A surprising and practical result governs random assignment. Placing each request on a single random server leaves the busiest server with about $\Theta\!\left(\tfrac{\log n}{\log\log n}\right)$ more load than average, but picking two servers at random and sending the request to the less loaded one cuts the maximum imbalance to about $\Theta(\log\log n)$, an exponential improvement (Mitzenmacher 2001). The why is that a second sample almost always avoids the unlucky pile-ups a single random choice creates, which is why production balancers like NGINX adopt it.

Health checks and layers

The balancer periodically health-checks each server and pulls failing ones from the pool until they recover, which is how it routes around failure. It operates at one of two layers: L4 routes by IP and port (fast, protocol-agnostic), while L7 routes by HTTP content such as path or headers, enabling smarter routing and TLS termination at higher cost.

Step by step

Front the pool with one balancer address and keep servers stateless.
Distribute by round robin, weighted, least connections, or hashing.
For random placement, sample two servers and pick the less loaded.
Health-check servers and remove failing ones until they recover.

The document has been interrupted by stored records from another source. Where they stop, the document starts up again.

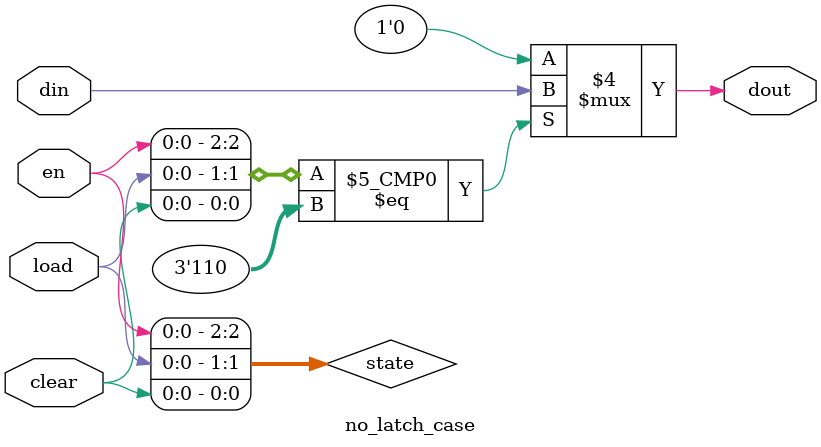
<source format=v>
module no_latch_case (
    input en, 
    input load,
    input clear,
    input din,
    output reg dout
);

wire [2:0] state;

assign state = {en,load,clear}; 

always@(*) begin
    dout = 1'b0; 
    case(state)
        3'b110  : dout = din;
	3'b101  : dout = 1'b0;
	default : dout = 1'b0; 
    endcase
end

endmodule



</source>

from itertools import cycle

class RoundRobin:
    def __init__(self, servers):
        self.it = cycle(servers)

    def next(self):
        return next(self.it)

# weighted: expand the list (["A","A","B"]); least-connections: pick min by active count

Complexity (time and space)

Round robin is $O(1)$ per decision with $O(1)$ state; least connections is $O(1)$ with a per-server counter (or a heap for the minimum). The real constraint is statelessness, since it is what lets the balancer pick any server, and the power-of-two-choices policy is also $O(1)$ while delivering near-optimal balance.

Worked example

Round robin cycles through the pool in order:

rr = RoundRobin(["A", "B", "C"])
print([rr.next() for _ in range(4)])   # ['A', 'B', 'C', 'A']

Follow-up questions

Why prefer stateless servers? So any server can handle any request; state lives in a shared store or signed token, enabling free scaling and failover.
What does the power of two choices buy? Sampling two random servers and taking the less loaded cuts max imbalance from about log n / log log n to log log n, an exponential improvement.
L4 vs L7 load balancing? L4 routes by IP and port (fast, protocol-agnostic); L7 routes by HTTP content (path, headers), enabling smarter routing and TLS termination.
Least connections vs round robin? Least connections handles uneven request costs better; round robin is ideal when requests are uniform and servers identical.
How does the balancer handle a dead server? Periodic health checks remove failing servers from the pool until they pass again.

References

Mitzenmacher, The Power of Two Choices in Randomized Load Balancing (2001).
Kleppmann, Designing Data-Intensive Applications (2017).
Alex Xu, ByteByteGo System Design (vol. 1 and 2).